Celebrating Brenda Fajardo
Words Portia Placino
January 9, 2025
Brenda V. Fajardo’s life and art offer a perspective deeply immersed in Philippine art history—including the struggles and nuances of women artists. She was a feminist in practice, albeit it took decades to recognize and accept the label. Even with the founding of KASIBULAN in 1987, it was not purposely a feminist statement made, but rather a group formed by women to foster a creative space for fellow women. It went beyond the scope of fine arts to include textiles, bags, and other useful objects, and more importantly, community engagement. Her unfolding career gives insight into the undercurrents of Philippine art history.

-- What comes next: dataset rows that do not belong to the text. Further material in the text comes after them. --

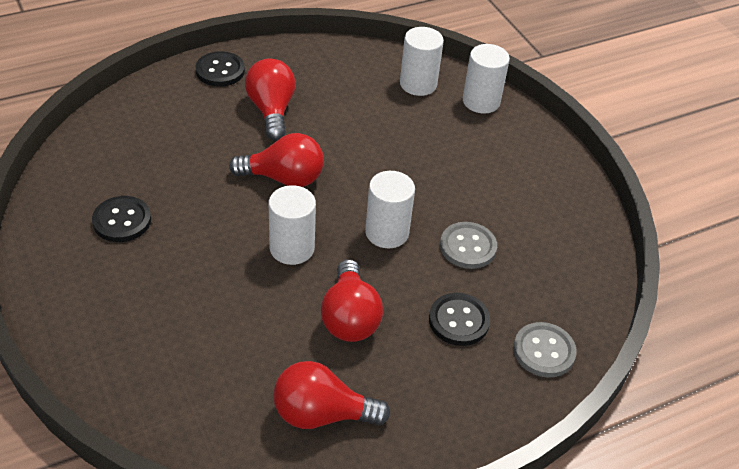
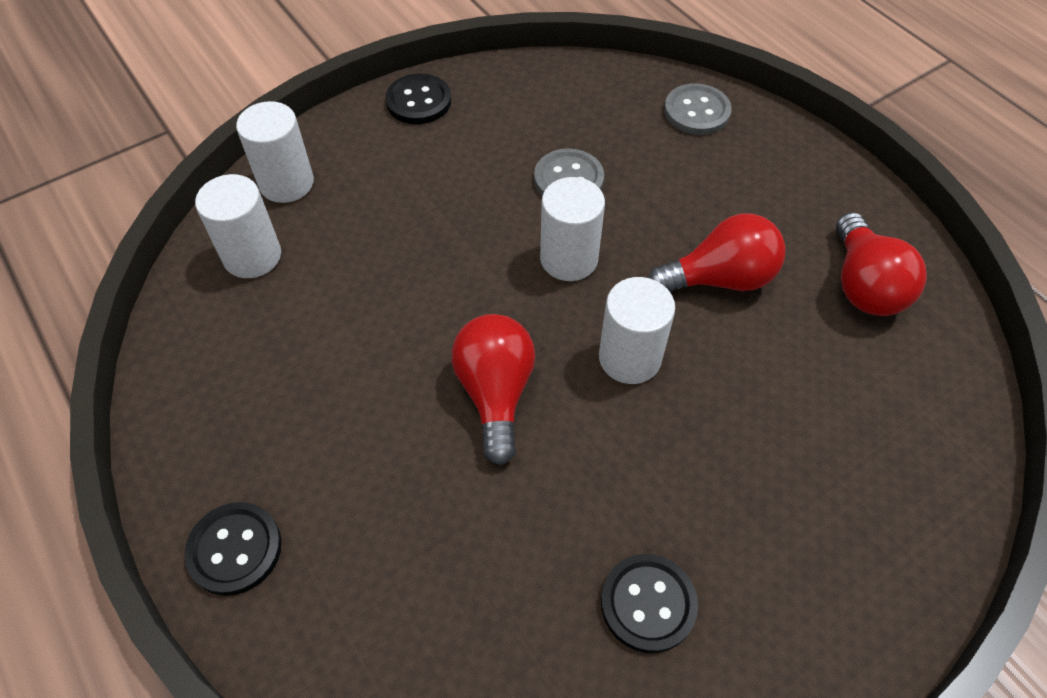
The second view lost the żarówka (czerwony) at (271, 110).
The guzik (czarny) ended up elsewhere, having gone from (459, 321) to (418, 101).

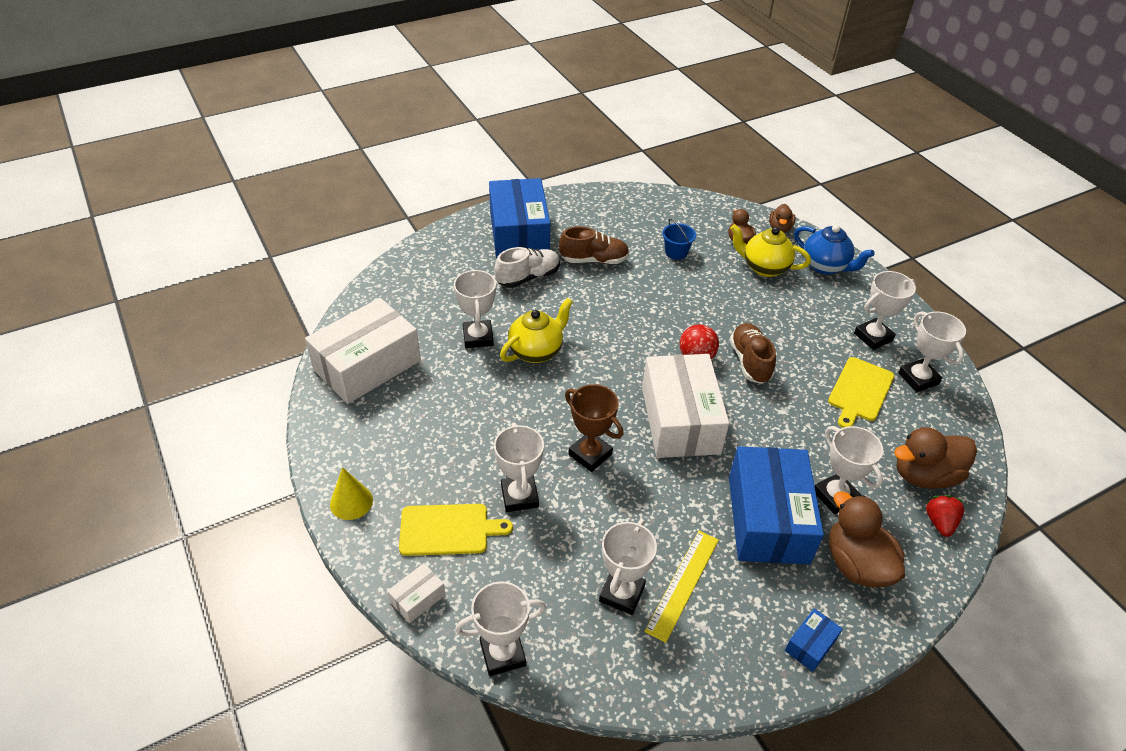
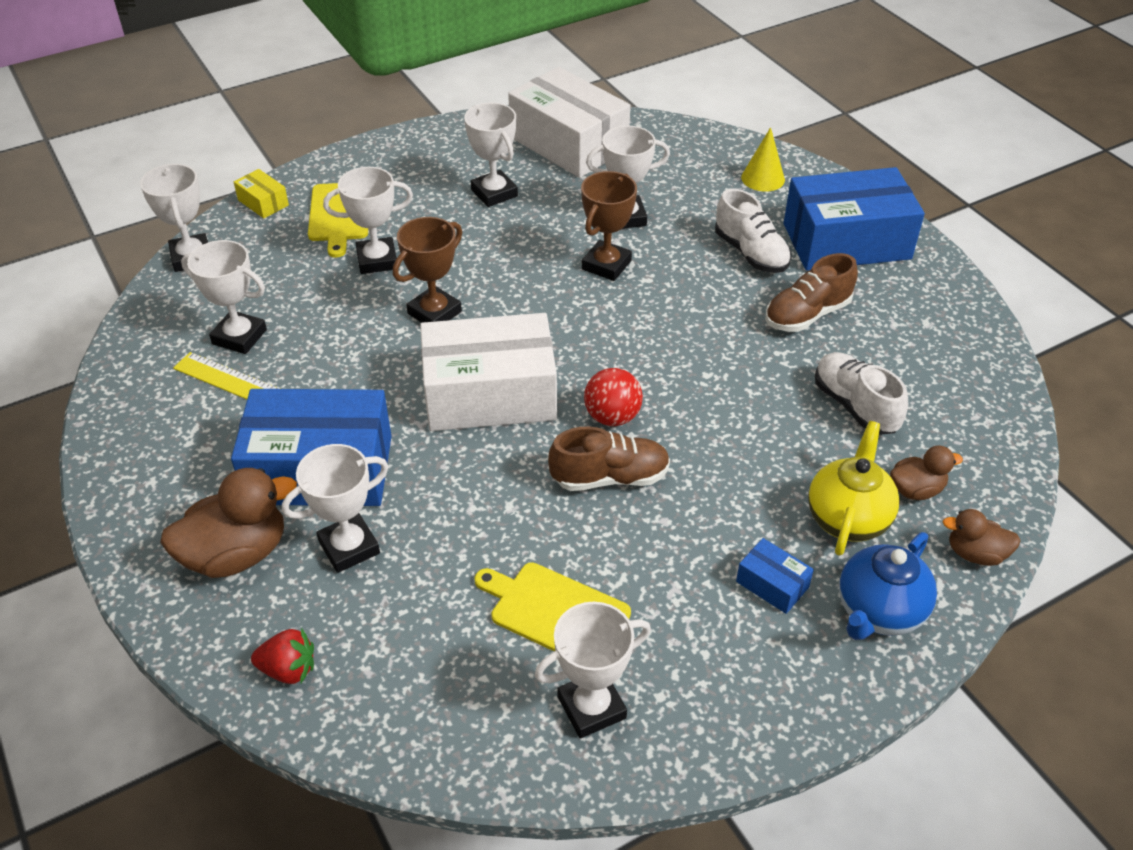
The stożek (żółty) ended up elsewhere, having gone from (351, 502) to (763, 178).
What was the pudełko (biały) at (417, 598) turned into the pudełko (żółty) at (263, 202).
Where the imbryk (żółty) stood at (536, 351), the puchar (brązowy) came to stand at (606, 265).
The but (brązowy) at (594, 260) ended up facing another way, 60 degrees clockwise from before.
Where the wiadro (niebieski) stood at (676, 252), the but (biały) came to stand at (855, 406).
The pudełko (niebieski) ended up elsewhere, having gone from (810, 645) to (772, 584).
The puchar (biały) ended up elsewhere, having gone from (873, 337) to (494, 193).
The second view lost the kaczka (brązowy) at (924, 475).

We started planning for a Brenda V. Fajardo exhibition a year ago, as one of the first projects I wanted to pursue for the JCB Gallery. Along with Tin-aw Art Management, we had to wait for the right time, especially with several of her works on loan for different exhibitions around the globe. Our hearts were collectively broken when she passed away weeks before the exhibition was about to open. There was a question of whether we would open as planned or delay the exhibition for a later date. Considering several factors, we decided to open the exhibition in the week we had planned and one day after the traditional forty days of mourning. Typhoon Kristine delayed the exhibition opening—but eventually, the gallery’s door opened to students, faculty, artists, and community members.
Celebrating Fajardo’s life and work felt like a homecoming within the Philippine Women’s University. She spent her basic education at the Jose Abad Santos Memorial School and Philippine Women’s University High School. The Tin-aw team found memorabilia from her early days and a few progress report cards from the time she had spent here, inviting us to reflect on her moments as she showed an early interest in the arts. She also took art lessons from Araceli Limcaco Dans and printmaking engagements with Manuel Antonio Rodriguez Sr. Through the decades, she engaged in different artistic collaborations with the gallery, especially during the tenure of Karen Ocampo Flores and Noel Soler Cuizon in the gallery.

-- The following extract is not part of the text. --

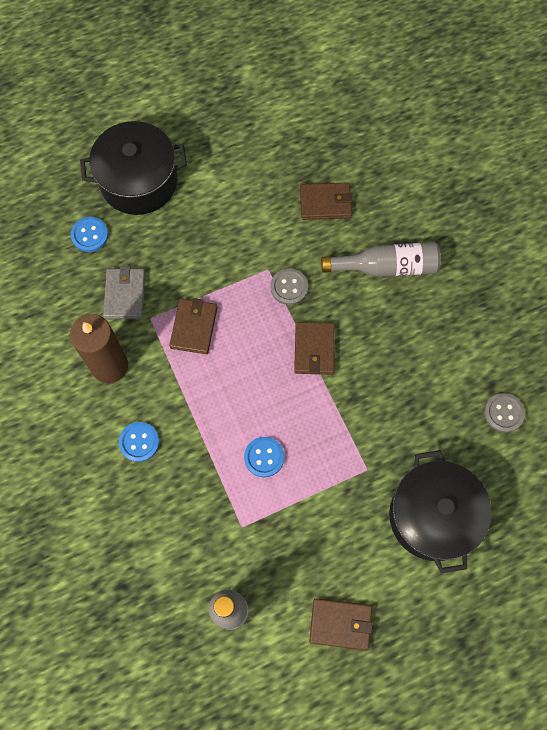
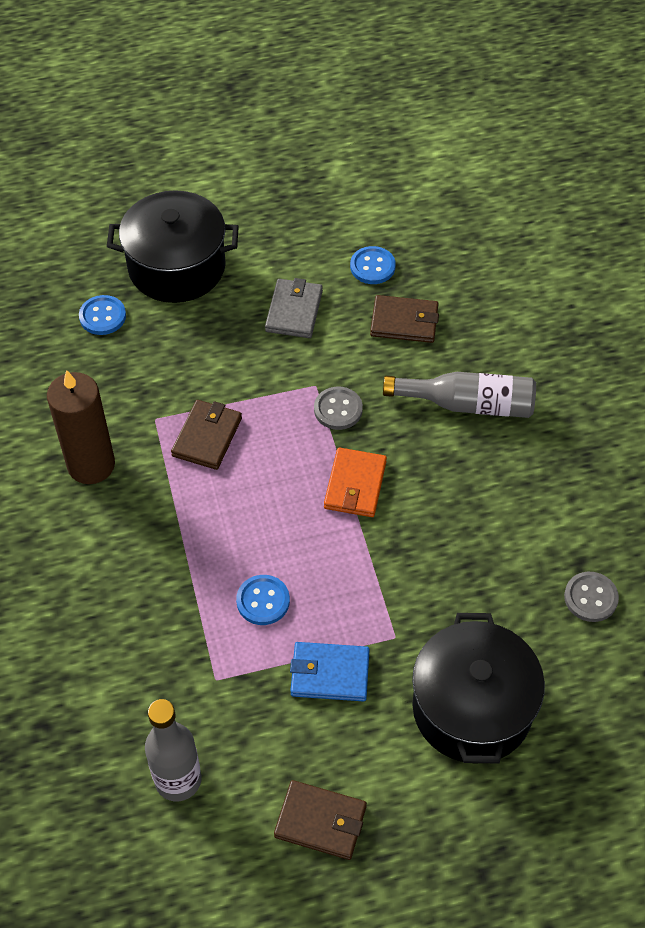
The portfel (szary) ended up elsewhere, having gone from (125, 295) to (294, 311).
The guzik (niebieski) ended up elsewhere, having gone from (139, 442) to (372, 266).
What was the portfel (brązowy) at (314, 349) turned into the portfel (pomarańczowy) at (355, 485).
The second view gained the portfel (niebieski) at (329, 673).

The gallery cannot claim an attempt at a retrospective because of the limitations of the space. However, the modest space invites an intimate contemplation of Fajardo’s practice. She moves from printmaking, to painting, to watercolor and back again through the decades. Her reimaginings of Philippine history, epics and legends, and women and their roles and the positions they occupy in society are ever-present in her works. Yet just as important are her perspectives and viewpoints of the world were her emotions and experimentations in the forms she was engaging with at each point of her projects.

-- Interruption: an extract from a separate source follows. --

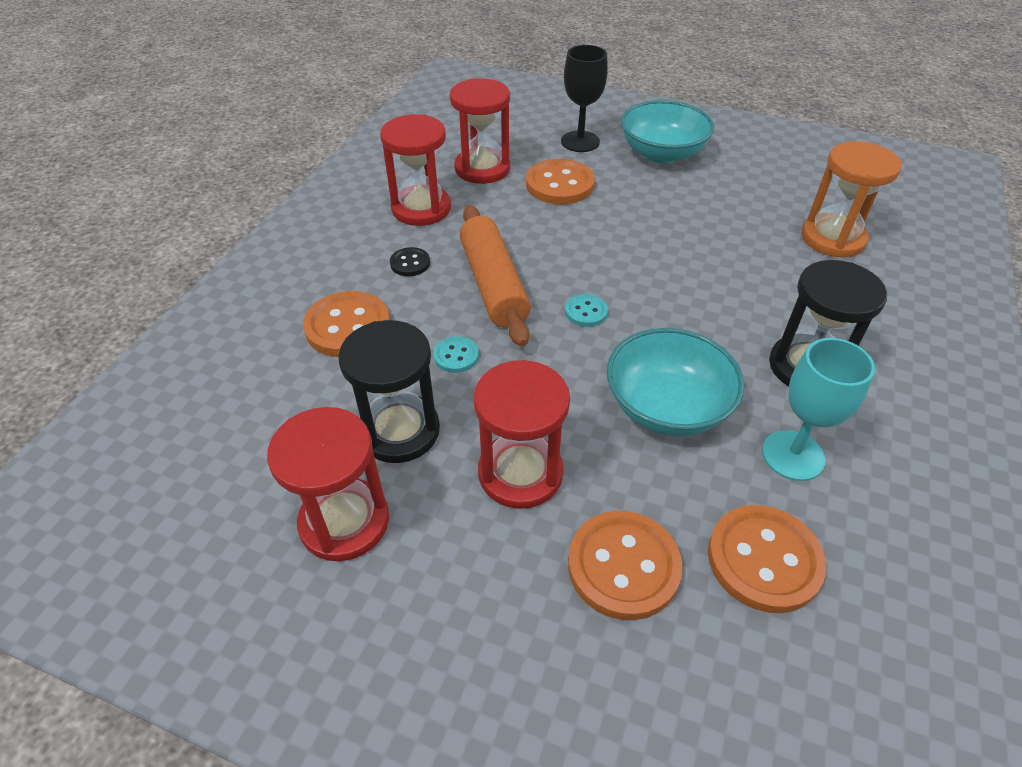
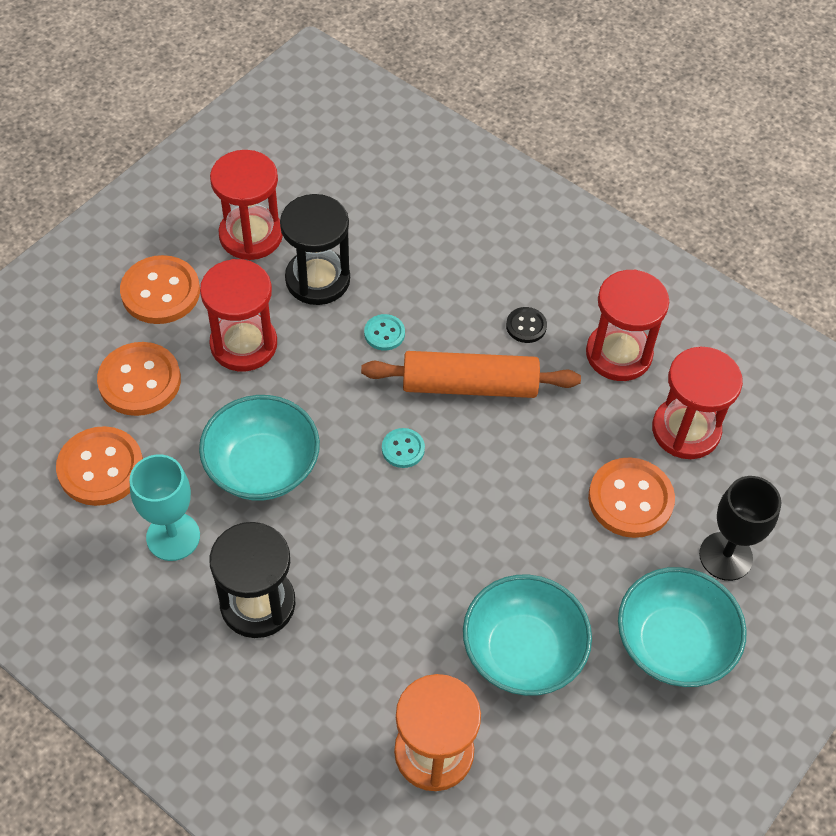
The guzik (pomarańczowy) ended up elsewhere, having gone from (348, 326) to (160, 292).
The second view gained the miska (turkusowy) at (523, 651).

It has been fifty years since her first solo painting exhibition at Kalinangan ng Lahi Gallery in Quezon City in 1974. The timing, though unintentional, reflects the ebb and flow of time in Philippine history and Fajardo’s practice. Her prints from the 1970s have strong linear qualities and intricate movements. At the time, there was limited access to presses, and planning was important in creating editions. Yet it was also a more affordable medium for experimentation. The decade was turbulent, as the country was trapped in an authoritarian leadership and dictatorship, with critical creative practice threatened. It was also a decade when women in the arts became a focal point of feminist discourse, particularly after Linda Nochlin’s Why Have There Been No Great Women Artists? essay was published in 1971. Locally, Filipino women artists, including Fajardo, engaged in printmaking, creating a burgeoning feminist artistic moment from the 1970s to the 1980s. She, alongside Imelda Cajipe Endaya, Ida Bugayong, Julie Lluch, and Anna Fer eventually founded KASIBULAN (Kababaihan sa Sining at Bagong Sibol na Kamalayan) in 1987, the first women artists’ collective in the country and Asia.